Hippo signaling is a relatively recently recognized pathway that controls organ growth. Over the past 10 years, it has become well recognized that dysfunction of the Hippo pathway rapidly leads to an increase in organ size and eventually cancer. How this important signaling pathway cooperates with other biochemical pathways, the nature and quality of cells where Hippo Signaling has been manipulated and the importance of the Hippo Pathway to cellular biochemistry are fundamental questions that we have helped to answer over the past several years.

We made the initial description of how transient changes in Hippo Signaling facilitates the expansion and culturing of hepatocytes which are limited in liver transplantation. Moreover, these changes can also confer upon hepatocytes the ability to behave as liver stem cells expanding their potential utility in transplantation (Yimlamai et al.

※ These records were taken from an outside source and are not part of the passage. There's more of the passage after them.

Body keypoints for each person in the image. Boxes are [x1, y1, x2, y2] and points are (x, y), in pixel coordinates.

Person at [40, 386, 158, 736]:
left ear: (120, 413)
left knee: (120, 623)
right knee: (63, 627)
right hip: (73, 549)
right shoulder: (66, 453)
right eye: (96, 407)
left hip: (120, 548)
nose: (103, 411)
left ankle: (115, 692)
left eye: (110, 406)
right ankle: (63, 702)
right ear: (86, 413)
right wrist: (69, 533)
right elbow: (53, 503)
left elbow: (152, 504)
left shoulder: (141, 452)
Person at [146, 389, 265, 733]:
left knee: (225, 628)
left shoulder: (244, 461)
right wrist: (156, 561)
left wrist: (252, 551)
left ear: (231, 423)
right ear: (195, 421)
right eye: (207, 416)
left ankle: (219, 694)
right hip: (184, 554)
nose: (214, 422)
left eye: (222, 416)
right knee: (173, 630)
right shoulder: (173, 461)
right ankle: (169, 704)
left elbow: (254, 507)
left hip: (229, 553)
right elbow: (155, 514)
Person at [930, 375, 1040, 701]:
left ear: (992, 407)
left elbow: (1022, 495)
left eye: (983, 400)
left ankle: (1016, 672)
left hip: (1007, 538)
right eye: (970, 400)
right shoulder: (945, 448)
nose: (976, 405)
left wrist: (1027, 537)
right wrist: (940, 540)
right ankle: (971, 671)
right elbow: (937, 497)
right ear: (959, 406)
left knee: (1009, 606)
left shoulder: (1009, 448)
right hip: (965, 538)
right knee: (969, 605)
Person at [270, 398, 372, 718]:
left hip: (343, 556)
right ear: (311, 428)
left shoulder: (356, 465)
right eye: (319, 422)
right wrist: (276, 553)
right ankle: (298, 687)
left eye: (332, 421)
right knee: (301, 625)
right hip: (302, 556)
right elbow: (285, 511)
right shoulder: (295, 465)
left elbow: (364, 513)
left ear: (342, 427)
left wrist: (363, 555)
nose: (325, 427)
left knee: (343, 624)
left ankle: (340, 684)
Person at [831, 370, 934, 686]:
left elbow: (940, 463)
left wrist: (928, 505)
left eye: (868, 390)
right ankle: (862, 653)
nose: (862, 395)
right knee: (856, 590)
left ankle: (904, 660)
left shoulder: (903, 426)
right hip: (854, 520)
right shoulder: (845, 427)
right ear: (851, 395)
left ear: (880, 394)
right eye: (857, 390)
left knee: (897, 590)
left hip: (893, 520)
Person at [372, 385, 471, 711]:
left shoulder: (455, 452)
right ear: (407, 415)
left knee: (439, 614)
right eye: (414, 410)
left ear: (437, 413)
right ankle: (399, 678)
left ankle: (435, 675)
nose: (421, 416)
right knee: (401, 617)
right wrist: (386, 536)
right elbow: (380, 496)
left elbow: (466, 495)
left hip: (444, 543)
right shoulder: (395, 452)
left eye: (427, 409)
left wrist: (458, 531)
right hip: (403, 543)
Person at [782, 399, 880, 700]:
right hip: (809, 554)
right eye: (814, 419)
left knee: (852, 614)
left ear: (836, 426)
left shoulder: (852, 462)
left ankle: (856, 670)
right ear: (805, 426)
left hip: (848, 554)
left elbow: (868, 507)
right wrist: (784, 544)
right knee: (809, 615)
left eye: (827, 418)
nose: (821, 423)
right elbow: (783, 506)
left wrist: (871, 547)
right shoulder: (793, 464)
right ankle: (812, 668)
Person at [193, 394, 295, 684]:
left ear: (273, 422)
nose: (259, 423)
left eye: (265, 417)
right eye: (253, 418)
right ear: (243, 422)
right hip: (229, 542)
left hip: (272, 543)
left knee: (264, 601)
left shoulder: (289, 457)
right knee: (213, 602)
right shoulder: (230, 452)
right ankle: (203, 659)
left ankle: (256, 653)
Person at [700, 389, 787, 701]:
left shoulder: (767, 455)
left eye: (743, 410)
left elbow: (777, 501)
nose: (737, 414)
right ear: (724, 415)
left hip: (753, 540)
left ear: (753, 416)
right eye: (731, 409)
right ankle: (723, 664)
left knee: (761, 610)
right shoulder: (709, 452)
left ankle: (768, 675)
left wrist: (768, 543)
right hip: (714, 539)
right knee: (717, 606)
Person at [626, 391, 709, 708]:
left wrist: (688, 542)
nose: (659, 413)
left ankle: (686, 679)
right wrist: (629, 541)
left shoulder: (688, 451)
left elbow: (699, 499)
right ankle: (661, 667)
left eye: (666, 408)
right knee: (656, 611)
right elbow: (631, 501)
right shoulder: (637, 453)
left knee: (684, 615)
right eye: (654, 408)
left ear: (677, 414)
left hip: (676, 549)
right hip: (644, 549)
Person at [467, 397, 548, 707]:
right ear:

Cell, 2014.). More recently, we demonstrated that the Hippo pathway plays a key role in regulating metabolic genes, which give cells, particularly hepatocellular carcinoma a competitive growth advantage in vivo (Cox et al., NCB. 2016).

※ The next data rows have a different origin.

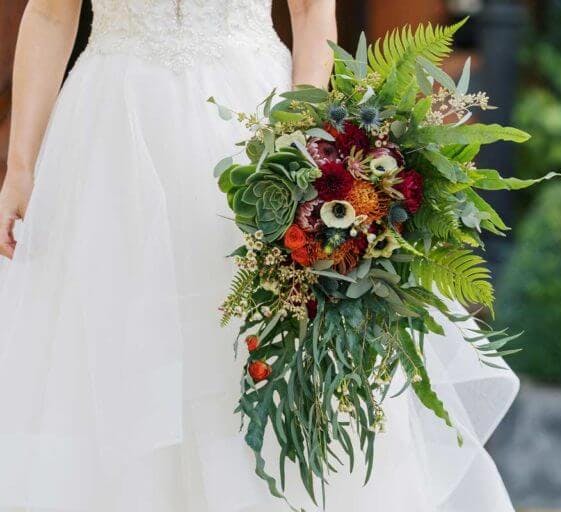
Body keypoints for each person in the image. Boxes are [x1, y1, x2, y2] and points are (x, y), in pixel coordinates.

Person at [0, 1, 519, 510]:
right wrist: (20, 168)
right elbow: (49, 13)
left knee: (246, 353)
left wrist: (305, 146)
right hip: (109, 138)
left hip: (251, 122)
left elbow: (313, 12)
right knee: (114, 356)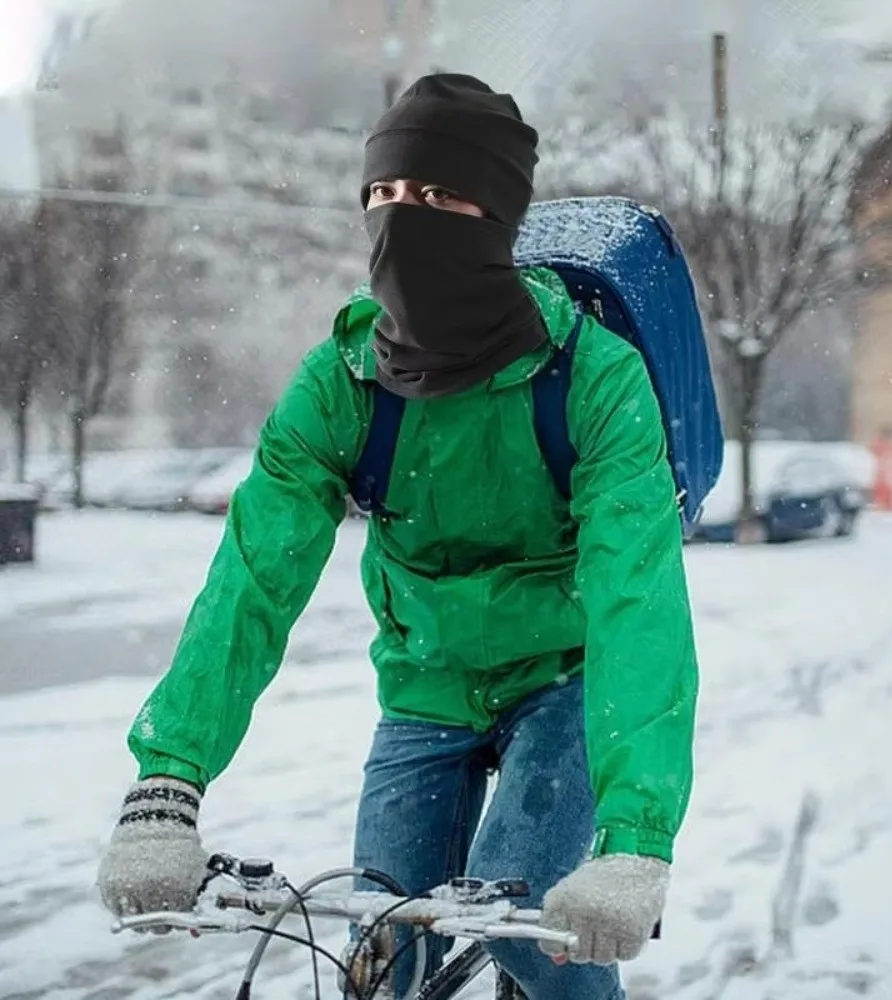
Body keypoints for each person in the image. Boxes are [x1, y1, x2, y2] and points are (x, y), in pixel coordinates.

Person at [97, 73, 699, 1000]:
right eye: (382, 195)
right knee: (384, 947)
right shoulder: (342, 381)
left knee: (538, 931)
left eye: (434, 195)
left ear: (494, 214)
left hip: (566, 681)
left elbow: (639, 600)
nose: (401, 217)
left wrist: (635, 841)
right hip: (425, 685)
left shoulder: (594, 379)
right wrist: (166, 784)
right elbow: (251, 581)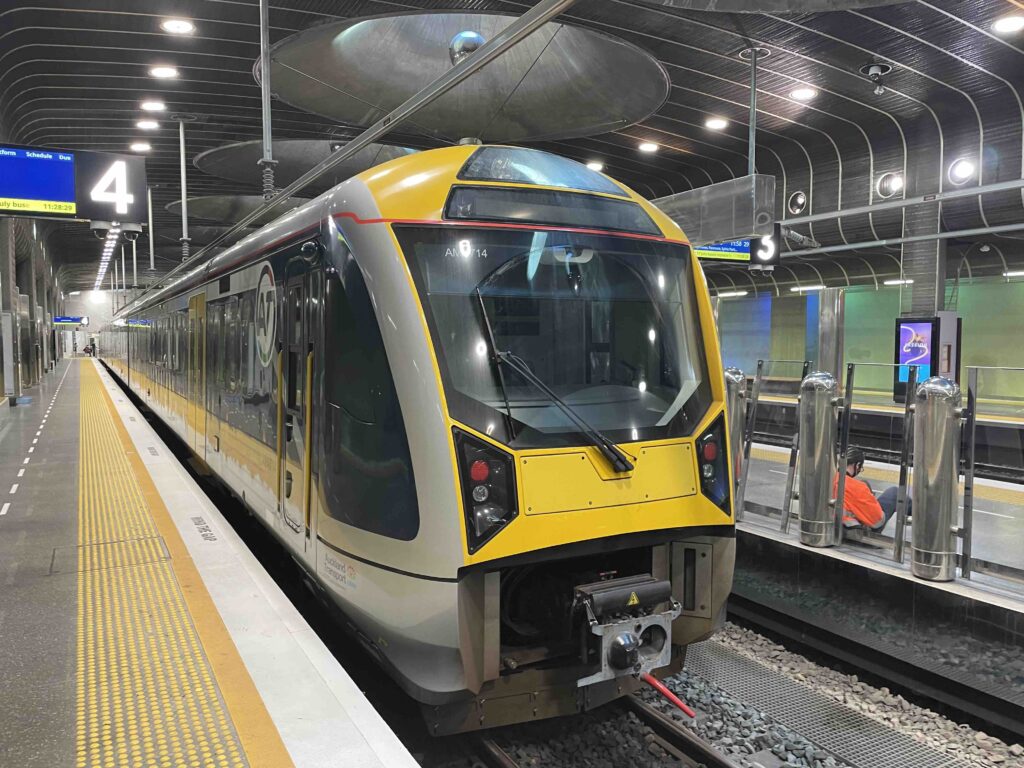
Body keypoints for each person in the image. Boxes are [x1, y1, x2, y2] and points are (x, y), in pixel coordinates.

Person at [832, 447, 909, 531]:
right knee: (894, 492)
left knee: (865, 482)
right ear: (857, 465)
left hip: (838, 525)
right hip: (857, 530)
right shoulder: (858, 487)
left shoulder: (830, 479)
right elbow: (878, 522)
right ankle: (918, 516)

Currently, our focus is on the role of YAP in hepatocytes to direct liver parenchymal remodeling (Yimlamai et al. In preparation.) and through these studies have found a direct link between hepatocyte activation and immune cell crosstalk.

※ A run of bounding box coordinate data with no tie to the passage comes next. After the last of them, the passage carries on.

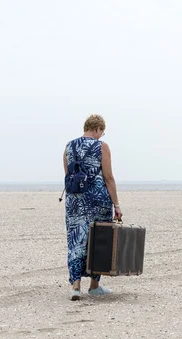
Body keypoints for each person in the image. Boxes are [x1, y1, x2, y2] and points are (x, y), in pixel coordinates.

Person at [63, 114, 123, 301]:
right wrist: (117, 204)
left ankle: (75, 286)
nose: (101, 135)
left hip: (74, 200)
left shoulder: (69, 147)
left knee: (76, 239)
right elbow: (108, 177)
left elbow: (68, 174)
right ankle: (94, 286)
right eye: (102, 132)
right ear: (97, 129)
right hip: (97, 199)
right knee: (97, 239)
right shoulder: (101, 147)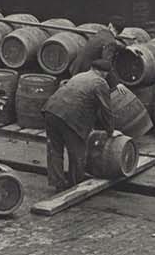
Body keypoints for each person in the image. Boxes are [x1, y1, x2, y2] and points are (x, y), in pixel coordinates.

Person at [42, 57, 114, 191]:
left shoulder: (79, 76)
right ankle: (75, 186)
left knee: (54, 150)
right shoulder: (100, 82)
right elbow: (106, 109)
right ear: (104, 73)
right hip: (70, 118)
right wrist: (110, 130)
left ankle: (58, 183)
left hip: (50, 111)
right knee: (77, 152)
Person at [69, 16, 128, 80]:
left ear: (110, 25)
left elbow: (110, 45)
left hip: (75, 68)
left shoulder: (101, 33)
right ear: (121, 31)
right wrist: (116, 84)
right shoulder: (110, 41)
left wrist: (126, 48)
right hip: (85, 74)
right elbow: (106, 64)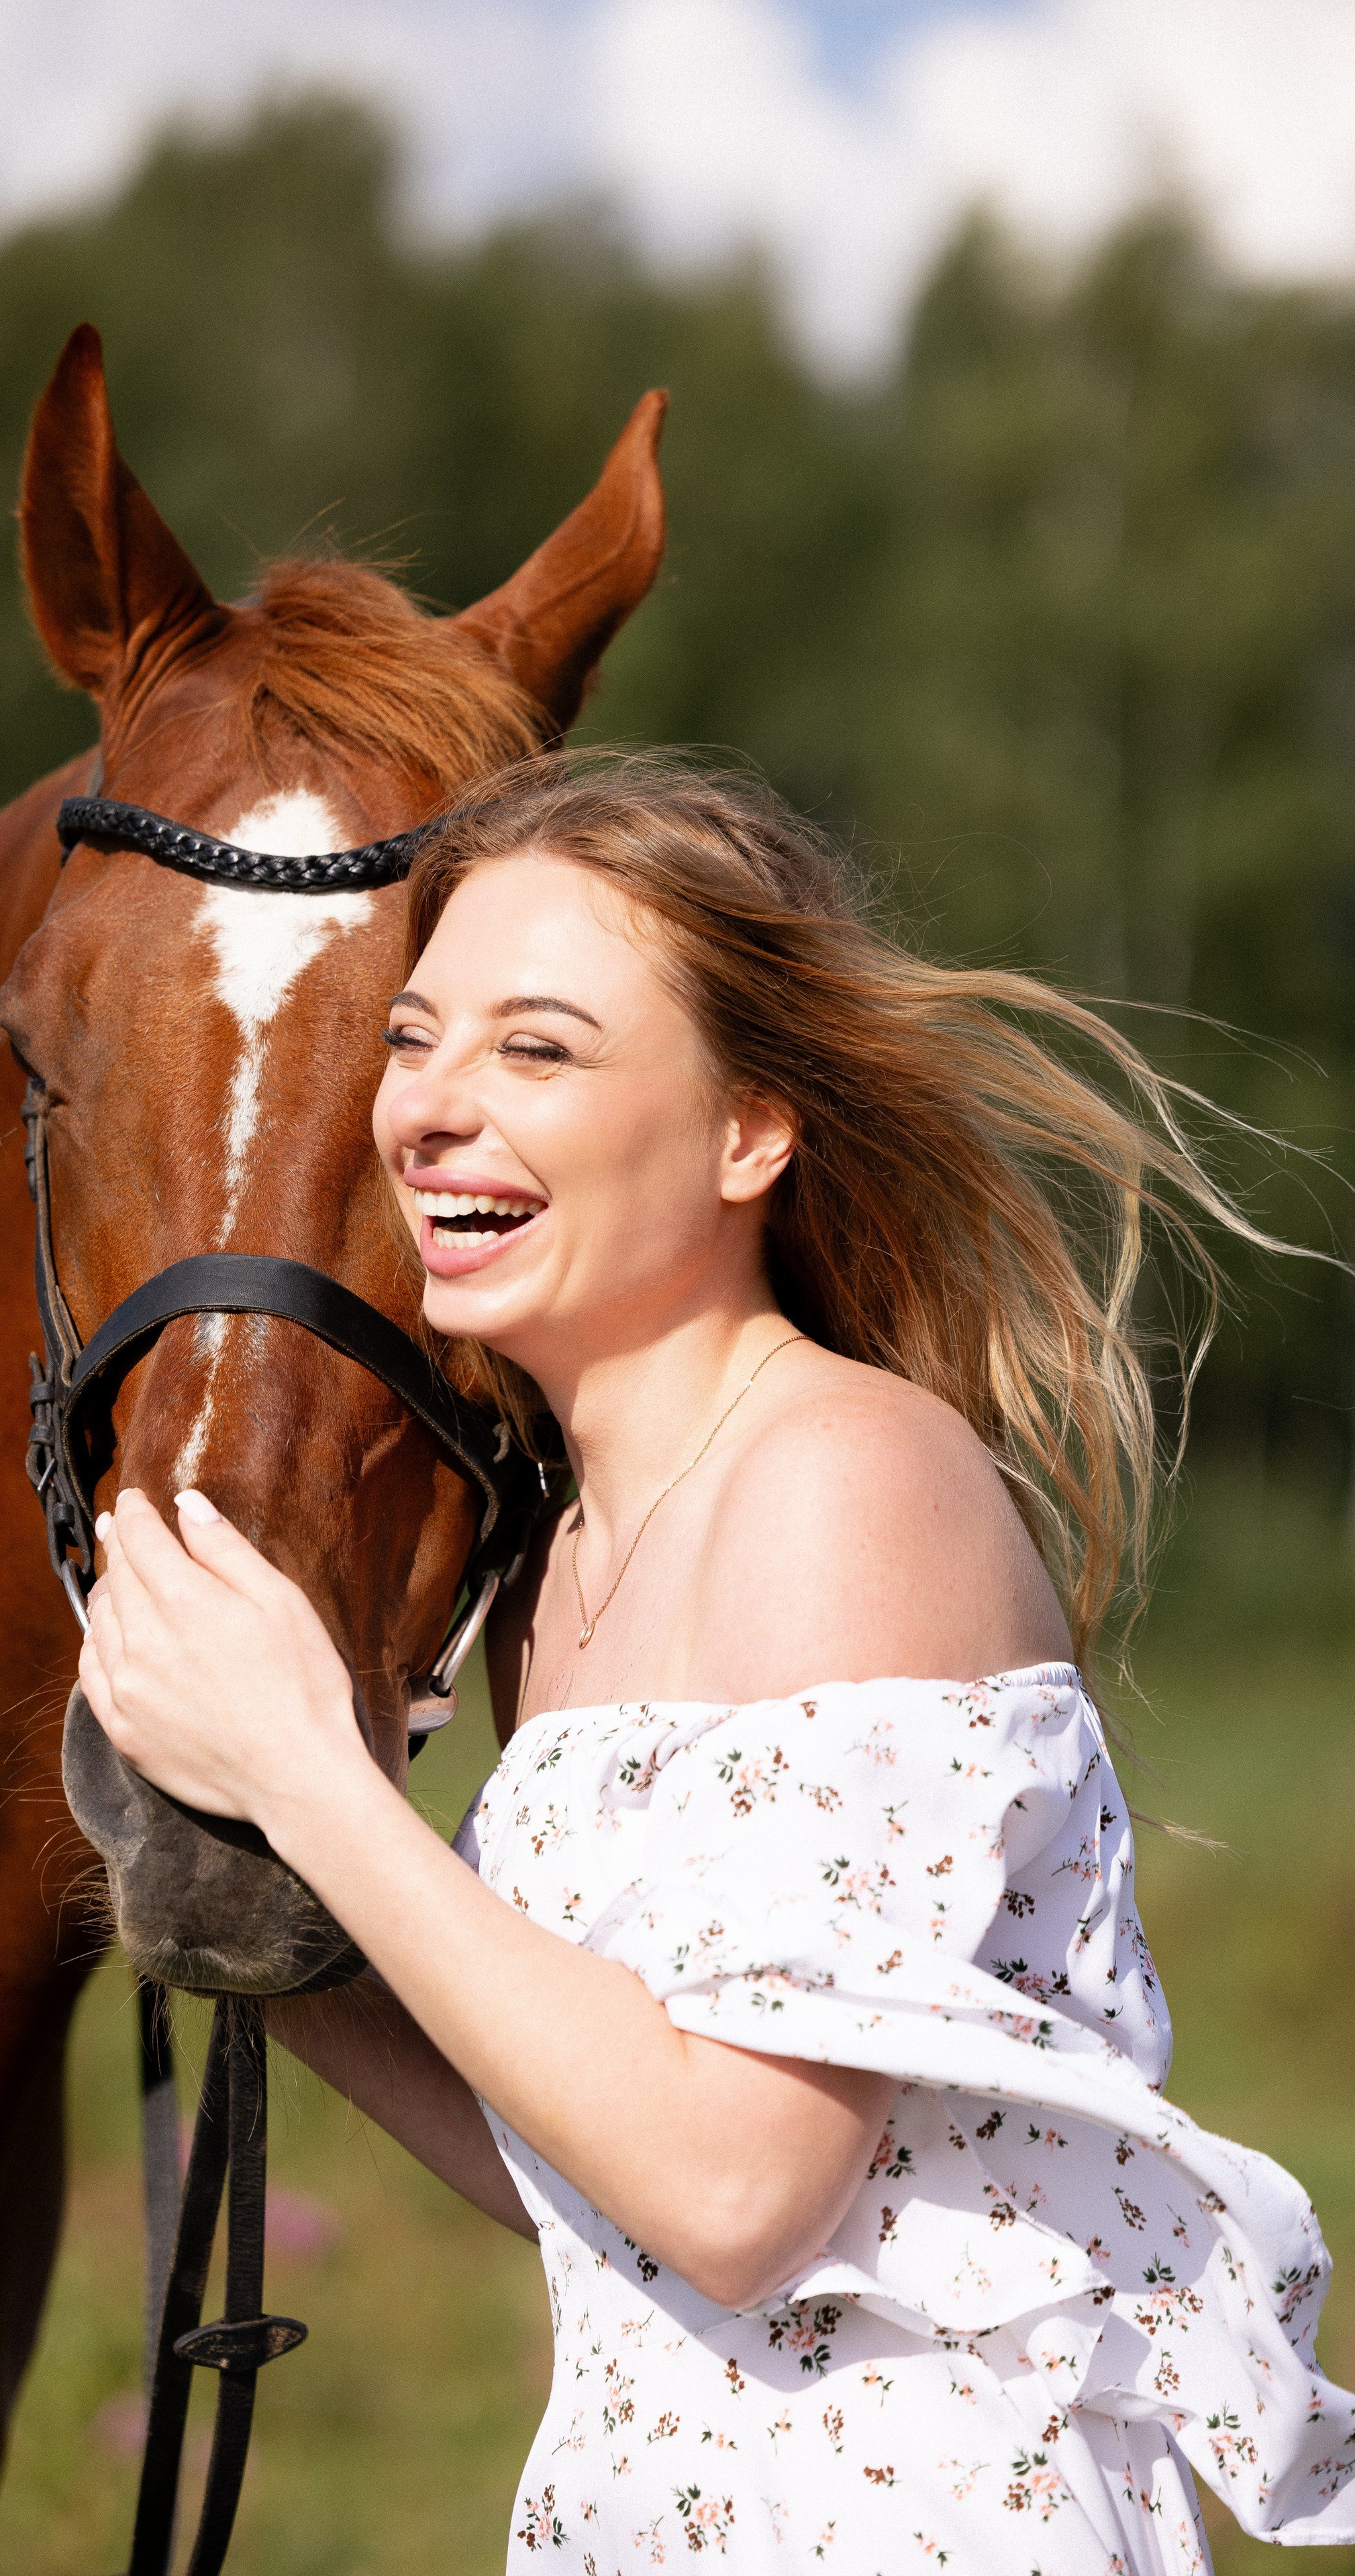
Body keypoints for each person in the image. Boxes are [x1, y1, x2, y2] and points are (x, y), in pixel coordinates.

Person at [77, 754, 1355, 2572]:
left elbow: (743, 2191)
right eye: (416, 1039)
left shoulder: (843, 1481)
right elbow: (602, 2177)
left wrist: (309, 1774)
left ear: (749, 1130)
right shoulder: (562, 1564)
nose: (431, 1109)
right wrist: (244, 1896)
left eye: (539, 1050)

Our main research goals include the following:

  1. Characterize the roles that liver cell sub-types play in the development of liver inflammation and fibrosis with respect to the Hippo Signaling pathway.
  2. Investigate the determinants of hepatocyte heterogeneity and their contribution to metabolic disease, liver regeneration and oncogenesis.
  3. Determine the mechanistic differences that sex plays in affecting the liver's metabolic and regenerative response.

Selected Publications

  1. Yimlamai, D.*, Christodoulou, C.*, Galli, G.G., Yanger, K., Pepe-Mooney, B., Gurung, B., Shrestha, K., Cahan, P., Stanger, B.Z., Camargo, F.D. Hippo Pathway Activity Influences Liver Cell Fate. Cell. 2014; 157:1324-1338. PMID: 24906150.
  2. Ganem, N.J.*, Cornils, H.*, Chiu, S-Y., O'Rourke, K.P., Arnaud, J., Yimlamai, D., Thiery, M., Camargo, F.D., Pellman, D. Cytokinesis Failure Triggers Hippo Tumor Suppressor Pathway Activation. Cell. 2014; 158:833-848. PMID: 25126788.
  3. Cox, A.G.*, Hwang, K.L.*, Evason, K., Brown, K.K., Beltz, S., O'Connor, K., Galli, G.G., Tsomides, A., Yimlamai, D., Chhangawala, S., Yuan, M, Lien, E., Wucherpfennig, J., Nissim, S., Minami, A., Cohen, D.E., Camargo, F.D., Asara, J., Houvras, Y., Stainier, D.Y., Goessling, W. Yap reprograms glutamine metabolism to increase nucleotide biosynthesis and enable liver growth. Nature Cell Biology. 2016; 18:886-896. PMID: 27428308.
  4. Patel, S.H., Camargo, F.D., Yimlamai, D. Hippo Signaling in the Liver Regulates Organ Size, Cell Fate, and Carcinogenesis. Gastroenterology. 2017; 152:533-545. PMID: 28003097.
  5. Leung, D. and Yimlamai, D. The intestinal microbiome and paediatric liver disease. The Lancet Gastroenterology and Hepatology. 2017; 2(6):446-455. PMID: 28497760.

* These authors contributed equally to this work.